В вагоне – дурная душнота и внабой народу. Мужиков, правда, мало. Поезд на станциях стоял подолгу, и на каждой станции проводница яростно отбивалась от наседающих баб с заплечными мешками. «Куда только едут?» – дивился Козочкин, пристроившись в углу нижней полки у столика. Перед его лицом маячили стоптанные кирзачи сидящих на второй полке. Но Козочкину повезло. А какой-то солдатик с пустым рукавом ехал стоя.

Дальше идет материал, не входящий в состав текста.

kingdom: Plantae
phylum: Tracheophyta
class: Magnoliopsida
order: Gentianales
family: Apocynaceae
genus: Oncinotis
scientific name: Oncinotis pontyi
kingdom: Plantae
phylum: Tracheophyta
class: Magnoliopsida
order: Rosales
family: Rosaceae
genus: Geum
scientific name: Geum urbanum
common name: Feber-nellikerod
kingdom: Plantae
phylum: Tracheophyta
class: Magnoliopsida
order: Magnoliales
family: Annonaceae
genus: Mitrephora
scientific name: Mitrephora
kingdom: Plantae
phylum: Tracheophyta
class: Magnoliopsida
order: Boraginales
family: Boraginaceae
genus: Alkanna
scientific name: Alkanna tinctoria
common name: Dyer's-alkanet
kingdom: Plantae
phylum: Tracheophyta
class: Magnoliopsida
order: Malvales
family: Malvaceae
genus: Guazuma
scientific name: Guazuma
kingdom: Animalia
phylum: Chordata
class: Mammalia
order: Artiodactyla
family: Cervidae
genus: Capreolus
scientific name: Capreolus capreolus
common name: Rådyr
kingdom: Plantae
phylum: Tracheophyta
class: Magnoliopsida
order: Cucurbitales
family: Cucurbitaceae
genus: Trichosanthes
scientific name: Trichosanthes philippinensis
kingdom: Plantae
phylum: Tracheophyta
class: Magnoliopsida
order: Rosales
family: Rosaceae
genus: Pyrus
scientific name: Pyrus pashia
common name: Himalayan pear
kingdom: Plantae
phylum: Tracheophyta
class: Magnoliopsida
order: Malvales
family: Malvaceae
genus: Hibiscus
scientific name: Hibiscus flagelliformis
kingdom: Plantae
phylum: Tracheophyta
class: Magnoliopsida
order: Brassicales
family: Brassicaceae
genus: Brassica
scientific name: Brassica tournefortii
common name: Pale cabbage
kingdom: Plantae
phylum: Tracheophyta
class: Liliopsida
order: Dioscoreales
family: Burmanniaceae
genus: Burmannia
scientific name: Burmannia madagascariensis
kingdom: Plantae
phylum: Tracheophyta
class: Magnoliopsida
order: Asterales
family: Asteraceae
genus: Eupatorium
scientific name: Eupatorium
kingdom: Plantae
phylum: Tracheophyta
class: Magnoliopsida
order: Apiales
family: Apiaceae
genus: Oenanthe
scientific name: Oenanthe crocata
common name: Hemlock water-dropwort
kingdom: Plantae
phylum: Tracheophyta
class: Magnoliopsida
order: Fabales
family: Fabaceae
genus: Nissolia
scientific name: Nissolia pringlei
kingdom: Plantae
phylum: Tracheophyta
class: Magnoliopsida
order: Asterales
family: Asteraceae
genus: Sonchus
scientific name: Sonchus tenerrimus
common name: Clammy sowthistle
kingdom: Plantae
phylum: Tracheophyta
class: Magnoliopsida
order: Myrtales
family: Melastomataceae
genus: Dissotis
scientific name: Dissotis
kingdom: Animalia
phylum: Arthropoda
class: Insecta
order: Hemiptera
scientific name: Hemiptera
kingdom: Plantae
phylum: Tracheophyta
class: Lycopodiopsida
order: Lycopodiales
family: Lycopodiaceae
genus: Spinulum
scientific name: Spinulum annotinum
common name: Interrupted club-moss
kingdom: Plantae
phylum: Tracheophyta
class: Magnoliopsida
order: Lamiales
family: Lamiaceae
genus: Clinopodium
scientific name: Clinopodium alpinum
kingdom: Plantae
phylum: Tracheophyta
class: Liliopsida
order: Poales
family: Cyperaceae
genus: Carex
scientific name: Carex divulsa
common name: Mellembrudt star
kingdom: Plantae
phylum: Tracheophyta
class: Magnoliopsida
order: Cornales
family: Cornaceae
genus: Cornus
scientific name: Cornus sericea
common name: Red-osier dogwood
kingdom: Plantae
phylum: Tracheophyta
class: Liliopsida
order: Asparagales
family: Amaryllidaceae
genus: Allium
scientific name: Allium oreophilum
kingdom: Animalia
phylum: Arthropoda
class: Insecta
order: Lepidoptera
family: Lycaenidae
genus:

Только и посидел, пока настырная баба отлучалась, видно, по нужде, а когда вернулась, согнала его и еще отчитала:
– Дывысь, сыдить! Геть с чужого миста!
– Пусть отдохнет, – заступились женщины.
– За який ляд? Воны усю Украину хрицу отдалы. О це воякы! Шоб им… – зло процедила баба, плотно усаживаясь и тесня задом старушку.
Ночью в вагоне не было света. Козочкин дремал сидя, свесив голову и покачиваясь из стороны в сторону. Всю ночь в другом конце вагона плакал ребенок. Кто-то втаскивал и вытаскивал узлы, кто-то храпел, а кто-то кричал во сне. Козочкин слышал это, как сквозь ватное одеяло, иногда поднимал голову, разлеплял глаза и засыпал снова.
В Пермь поезд пришел утром, и тут Юрий Алексеевич хватился, что мешок у него украли. В госпитале выдали ему сухой паек, и теперь его не стало. Рядом с большой бедой, заполнившей сознание и своей неподъемной массой раздавившей все другие тревоги, потеря мешка с продуктами показалась Козочкину пустяком. Он вышел на привокзальную площадь, долго ждал трамвая. Странно, что вагоны поездов, железнодорожные вокзалы переполнены, а трамвай пришел полупустым. Будто народ сдвинулся с обжитых мест в дальние переезды, обезлюдив города. В поезде Козочкина больше занимали свои невеселые думы. И все же заметил он, что ехали больше либо эвакуированные, либо горожане в деревню обменять, что подвернулось, на котелок картошки или горсть муки, либо спекулянтки погреть руки на махинациях, а потому и грудились вдоль железных дорог. Часто и обмен происходил прямо на станциях и в вагонах.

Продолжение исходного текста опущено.